**EXERCISE OBJECTIVE:** Report each line of the data that contains the string "destinations".

**DATA RECORDS:**
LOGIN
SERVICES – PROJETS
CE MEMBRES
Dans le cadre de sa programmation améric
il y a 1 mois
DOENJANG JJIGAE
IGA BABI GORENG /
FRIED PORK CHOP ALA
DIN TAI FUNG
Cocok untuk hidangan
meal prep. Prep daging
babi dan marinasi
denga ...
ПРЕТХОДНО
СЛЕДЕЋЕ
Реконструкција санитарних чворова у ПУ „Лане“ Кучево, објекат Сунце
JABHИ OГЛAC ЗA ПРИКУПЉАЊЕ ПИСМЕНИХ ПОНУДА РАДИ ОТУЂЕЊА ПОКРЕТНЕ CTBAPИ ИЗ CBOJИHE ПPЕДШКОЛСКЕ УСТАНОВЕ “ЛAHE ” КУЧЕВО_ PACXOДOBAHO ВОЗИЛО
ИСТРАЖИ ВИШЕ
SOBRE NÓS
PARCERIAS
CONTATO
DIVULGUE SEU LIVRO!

...

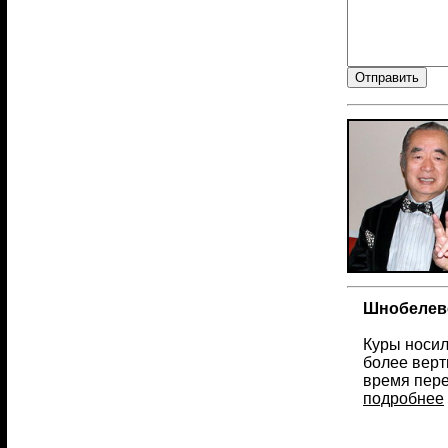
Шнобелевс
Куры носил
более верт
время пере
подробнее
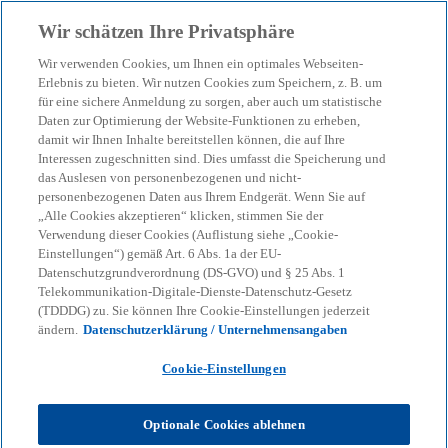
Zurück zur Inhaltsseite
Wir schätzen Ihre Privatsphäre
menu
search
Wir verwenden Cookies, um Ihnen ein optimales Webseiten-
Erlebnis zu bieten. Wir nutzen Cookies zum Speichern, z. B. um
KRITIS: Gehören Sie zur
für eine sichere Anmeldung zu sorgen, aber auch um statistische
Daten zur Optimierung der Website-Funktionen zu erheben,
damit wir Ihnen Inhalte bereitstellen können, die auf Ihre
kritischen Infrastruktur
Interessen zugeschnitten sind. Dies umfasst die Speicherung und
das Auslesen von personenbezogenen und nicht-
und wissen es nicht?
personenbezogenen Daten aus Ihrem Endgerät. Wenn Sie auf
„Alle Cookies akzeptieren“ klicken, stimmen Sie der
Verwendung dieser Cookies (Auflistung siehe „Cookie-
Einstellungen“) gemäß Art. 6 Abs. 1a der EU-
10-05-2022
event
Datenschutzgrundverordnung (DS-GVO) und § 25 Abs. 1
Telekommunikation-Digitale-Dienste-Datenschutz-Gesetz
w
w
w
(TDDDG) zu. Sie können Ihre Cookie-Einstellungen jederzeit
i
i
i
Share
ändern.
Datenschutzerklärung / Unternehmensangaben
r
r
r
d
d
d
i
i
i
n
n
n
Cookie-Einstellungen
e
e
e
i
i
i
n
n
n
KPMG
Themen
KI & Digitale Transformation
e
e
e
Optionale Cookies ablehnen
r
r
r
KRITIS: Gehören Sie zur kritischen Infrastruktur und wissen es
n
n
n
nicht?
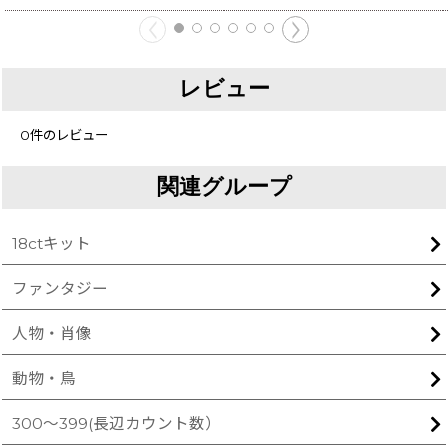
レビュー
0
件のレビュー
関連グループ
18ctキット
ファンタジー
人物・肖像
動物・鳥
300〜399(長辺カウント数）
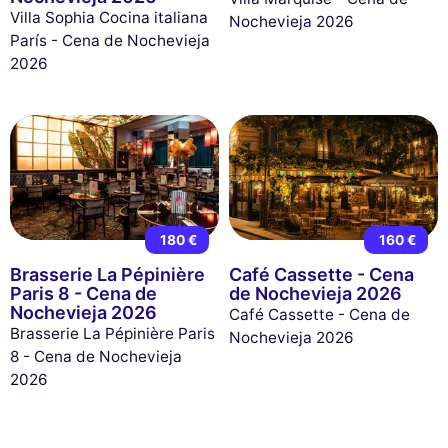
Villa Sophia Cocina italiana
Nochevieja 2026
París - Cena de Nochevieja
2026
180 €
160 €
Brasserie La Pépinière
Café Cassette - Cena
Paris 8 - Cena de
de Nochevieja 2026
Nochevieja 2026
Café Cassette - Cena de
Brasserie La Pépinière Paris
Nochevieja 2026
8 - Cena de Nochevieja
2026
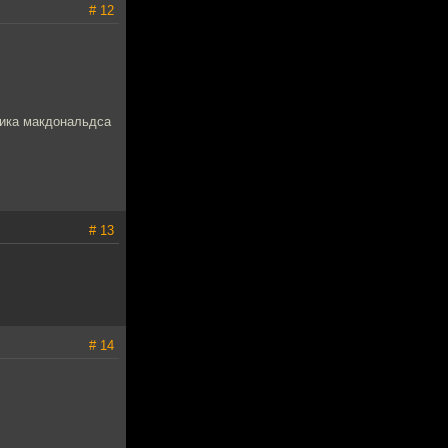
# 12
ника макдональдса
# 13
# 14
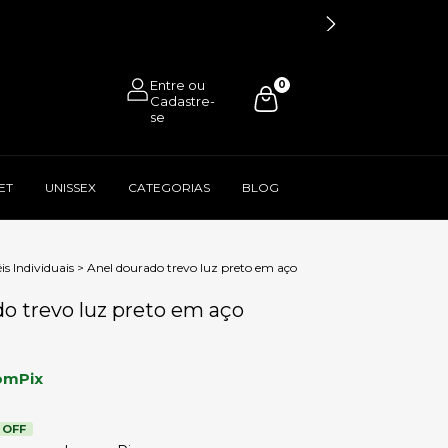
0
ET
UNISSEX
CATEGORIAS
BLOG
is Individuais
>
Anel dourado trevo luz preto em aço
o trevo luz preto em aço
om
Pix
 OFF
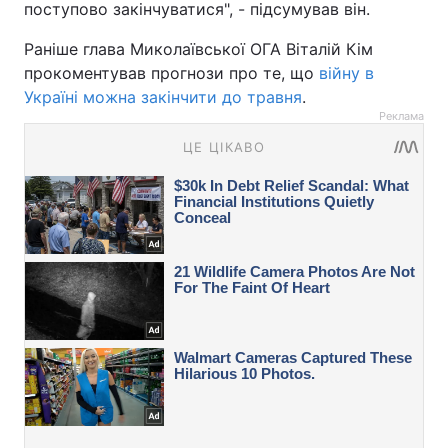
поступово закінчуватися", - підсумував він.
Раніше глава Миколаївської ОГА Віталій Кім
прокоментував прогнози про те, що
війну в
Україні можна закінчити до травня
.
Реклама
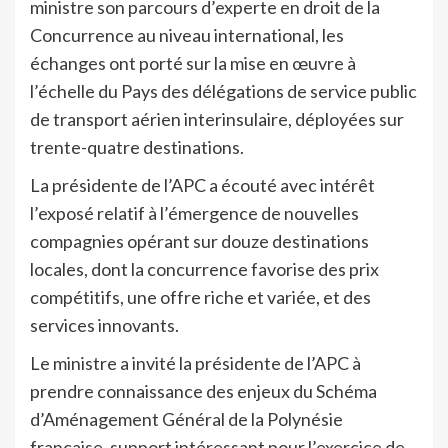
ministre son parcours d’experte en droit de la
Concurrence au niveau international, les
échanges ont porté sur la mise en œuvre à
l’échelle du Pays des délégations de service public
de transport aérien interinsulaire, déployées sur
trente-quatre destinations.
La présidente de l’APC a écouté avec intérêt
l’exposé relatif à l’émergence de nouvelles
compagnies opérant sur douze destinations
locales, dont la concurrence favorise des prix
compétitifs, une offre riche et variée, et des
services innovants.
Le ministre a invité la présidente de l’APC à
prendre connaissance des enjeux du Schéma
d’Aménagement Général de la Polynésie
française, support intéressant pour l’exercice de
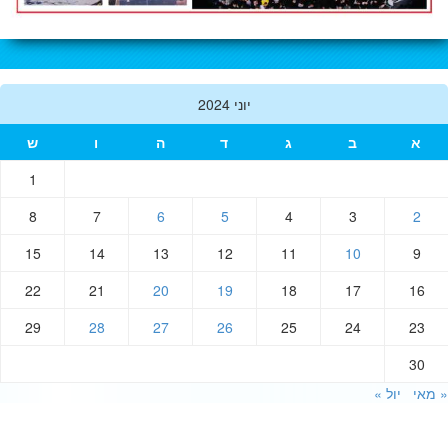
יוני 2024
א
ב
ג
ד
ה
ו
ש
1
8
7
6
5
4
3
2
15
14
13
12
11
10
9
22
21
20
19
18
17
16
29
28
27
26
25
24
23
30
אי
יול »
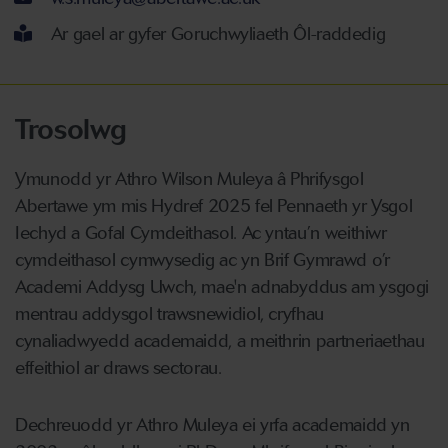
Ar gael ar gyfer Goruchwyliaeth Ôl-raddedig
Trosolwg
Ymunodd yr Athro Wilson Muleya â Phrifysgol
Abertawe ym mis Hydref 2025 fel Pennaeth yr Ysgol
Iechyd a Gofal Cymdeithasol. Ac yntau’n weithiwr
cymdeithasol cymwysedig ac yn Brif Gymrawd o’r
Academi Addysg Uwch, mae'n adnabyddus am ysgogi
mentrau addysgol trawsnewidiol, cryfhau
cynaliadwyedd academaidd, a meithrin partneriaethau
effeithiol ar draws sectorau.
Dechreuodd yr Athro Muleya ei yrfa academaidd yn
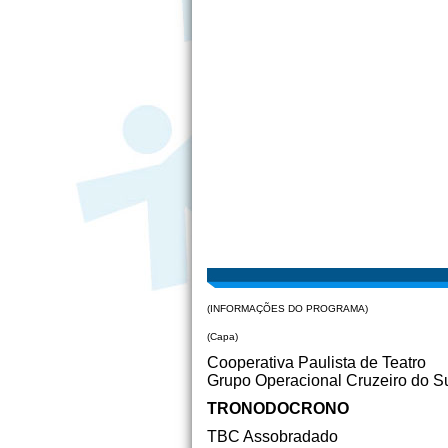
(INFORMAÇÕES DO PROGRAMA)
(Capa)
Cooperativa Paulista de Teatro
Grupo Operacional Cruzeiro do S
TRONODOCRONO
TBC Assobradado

**RESULT OF THE EXERCISE:**
trente-quatre destinations.
compagnies opérant sur douze destinations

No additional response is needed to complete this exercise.